Play spatial thinking maths games
Research suggests that spatial thinking is directly linked to performance in mathematics, and there are a number of fun activities parents can do at home to develop learners’ spatial reasoning skills.
Spatial thinking or reasoning involves the location and movement of objects and ourselves, either mentally or physically, in space. It’s not a single ability or process but actually refers to a considerable number of concepts, tools and processes.
Spatial thinking and reasoning is an important skill for children to learn, it’s essential to our everyday lives. The world is 3-D so we need to be able to navigate it.
Research suggests that learners who have stronger spatial language perform better in spatial-reasoning tasks. Parents can support the development of spatial thinking at home with activities that emphasise spatial language.

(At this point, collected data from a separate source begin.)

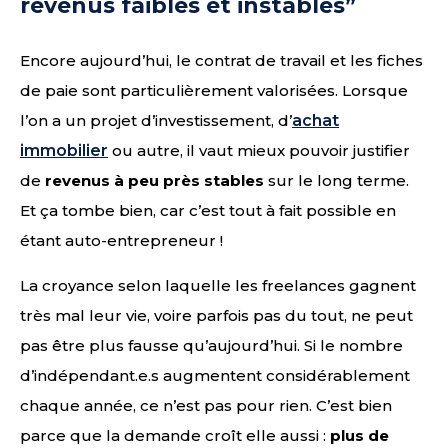
revenus faibles et instables”
Encore aujourd’hui, le contrat de travail et les fiches
de paie sont particulièrement valorisées. Lorsque
l’on a un projet d’investissement, d’
achat
immobilier
ou autre, il vaut mieux pouvoir justifier
de
revenus à peu près stables
sur le long terme.
Et ça tombe bien, car c’est tout à fait possible en
étant auto-entrepreneur !
La croyance selon laquelle les freelances gagnent
très mal leur vie, voire parfois pas du tout, ne peut
pas être plus fausse qu’aujourd’hui. Si le nombre
d’indépendant.e.s augmentent considérablement
chaque année, ce n’est pas pour rien. C’est bien
parce que la demande croît elle aussi :
plus de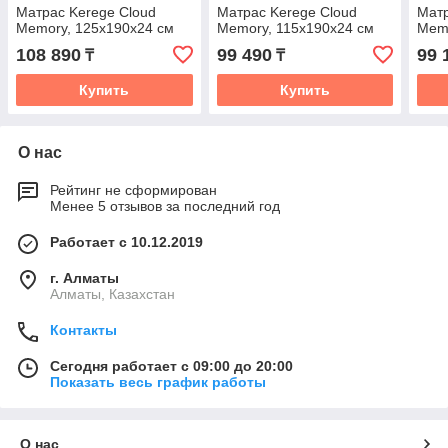
Матрас Kerege Cloud
Матрас Kerege Cloud
Матр
Memory, 125x190x24 см
Memory, 115x190x24 см
Memo
108 890
99 490
99 
₸
₸
Купить
Купить
О нас
Рейтинг не сформирован
Менее 5 отзывов за последний год
Работает с 10.12.2019
г. Алматы
Алматы, Казахстан
Контакты
Сегодня работает с 09:00 до 20:00
Показать весь график работы
О нас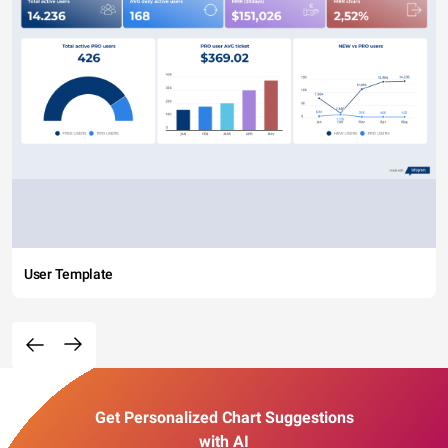
User Template
Get Personalized Chart Suggestions
with AI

Here are a couple of ideas.
Spatial thinking barrier game
You will need:
- A barrier (cardboard or a book)
- 3-D objects like blocks, counters or lego
How to play:
Step 1: Players sit opposite each other and place a barrier between them so they can’t see the other player’s 3-D objects. Each player needs exactly the same objects.
Step 2: Player one makes a 3-D figure or arrangement, using blocks, counters or both.

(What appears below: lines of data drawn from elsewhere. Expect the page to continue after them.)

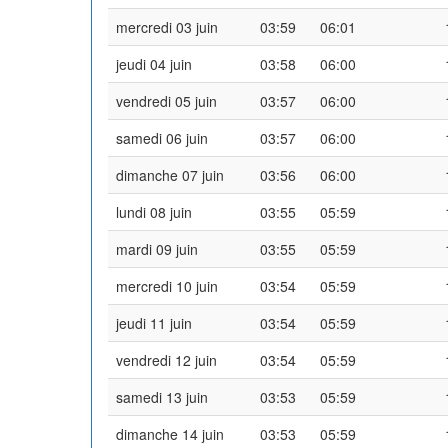
mercredi 03 juin
03:59
06:01
jeudi 04 juin
03:58
06:00
vendredi 05 juin
03:57
06:00
samedi 06 juin
03:57
06:00
dimanche 07 juin
03:56
06:00
lundi 08 juin
03:55
05:59
mardi 09 juin
03:55
05:59
mercredi 10 juin
03:54
05:59
jeudi 11 juin
03:54
05:59
vendredi 12 juin
03:54
05:59
samedi 13 juin
03:53
05:59
dimanche 14 juin
03:53
05:59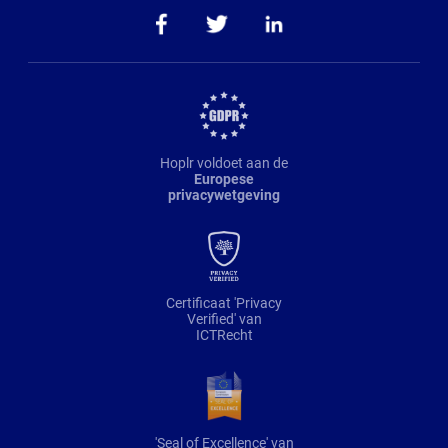
Hoplr voldoet aan de
Europese
privacywetgeving
Certificaat 'Privacy
Verified' van
ICTRecht
'Seal of Excellence' van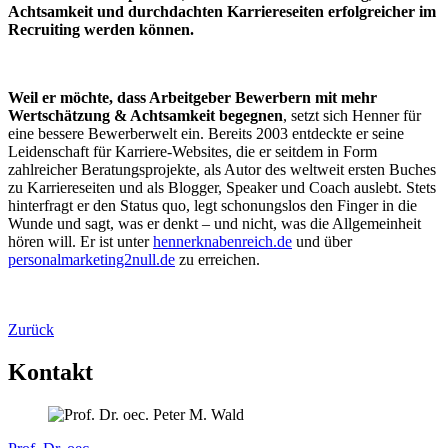
Achtsamkeit und durchdachten Karriereseiten erfolgreicher im
Recruiting werden können.
Weil er möchte, dass Arbeitgeber Bewerbern mit mehr
Wertschätzung & Achtsamkeit begegnen
, setzt sich Henner für
eine bessere Bewerberwelt ein. Bereits 2003 entdeckte er seine
Leidenschaft für Karriere-Websites, die er seitdem in Form
zahlreicher Beratungsprojekte, als Autor des weltweit ersten Buches
zu Karriereseiten und als Blogger, Speaker und Coach auslebt. Stets
hinterfragt er den Status quo, legt schonungslos den Finger in die
Wunde und sagt, was er denkt – und nicht, was die Allgemeinheit
hören will. Er ist unter
hennerknabenreich.de
und über
personalmarketing2null.de
zu erreichen.
Zurück
Kontakt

Step 3: Player one makes a figure using the objects. Player one then explains to player two how to construct the figure they made step by step using spatial language like “Place a block on top of the first block”. Player two completes the instruction. Player one gives another instruction, “place the third block to the right of the tower with the ‘letter A’ facing the front, then rotate the ‘letter A’ 90 degrees to the left”.

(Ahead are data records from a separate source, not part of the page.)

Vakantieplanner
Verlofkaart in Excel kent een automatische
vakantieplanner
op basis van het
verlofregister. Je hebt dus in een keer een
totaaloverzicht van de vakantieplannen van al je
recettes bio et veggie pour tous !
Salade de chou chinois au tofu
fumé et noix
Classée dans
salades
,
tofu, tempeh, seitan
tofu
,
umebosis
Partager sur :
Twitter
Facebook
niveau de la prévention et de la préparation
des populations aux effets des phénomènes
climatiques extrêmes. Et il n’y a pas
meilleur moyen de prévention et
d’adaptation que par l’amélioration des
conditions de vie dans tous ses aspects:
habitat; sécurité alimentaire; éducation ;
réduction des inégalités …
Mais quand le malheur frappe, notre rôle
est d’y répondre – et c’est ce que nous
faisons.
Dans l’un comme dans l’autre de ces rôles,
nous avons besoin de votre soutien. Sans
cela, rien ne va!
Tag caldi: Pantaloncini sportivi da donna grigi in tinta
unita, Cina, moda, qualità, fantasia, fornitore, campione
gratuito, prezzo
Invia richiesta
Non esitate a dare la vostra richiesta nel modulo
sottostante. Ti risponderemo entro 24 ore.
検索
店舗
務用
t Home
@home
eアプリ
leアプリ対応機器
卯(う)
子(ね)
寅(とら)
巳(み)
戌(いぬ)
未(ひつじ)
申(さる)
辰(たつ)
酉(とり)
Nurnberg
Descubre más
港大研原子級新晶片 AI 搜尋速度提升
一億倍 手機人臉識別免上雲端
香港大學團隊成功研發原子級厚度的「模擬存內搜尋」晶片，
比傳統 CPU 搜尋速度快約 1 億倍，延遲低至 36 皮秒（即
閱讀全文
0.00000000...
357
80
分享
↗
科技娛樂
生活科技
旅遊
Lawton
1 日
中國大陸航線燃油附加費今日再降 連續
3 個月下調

Step 4: Once player two has completed the construction, remove the barrier to see if the figures look the same. Take turns.
Maths obstacle courses
Step 1: Create an obstacle course either inside or outside.
Step 2: Player one directs player two around the obstacle course using spatial language. Take turns and challenge player two to direct player one around the course using a different route.
These activities can be adapted for all age groups.
- For younger children, the designs will be simple and the language used will relate to location, orientation, distance and direction. For example: left, right, top, bottom, between, in front, behind.
- If the children are older, the designs can be more complex and can involve geometric language including rotations, transformations and translations.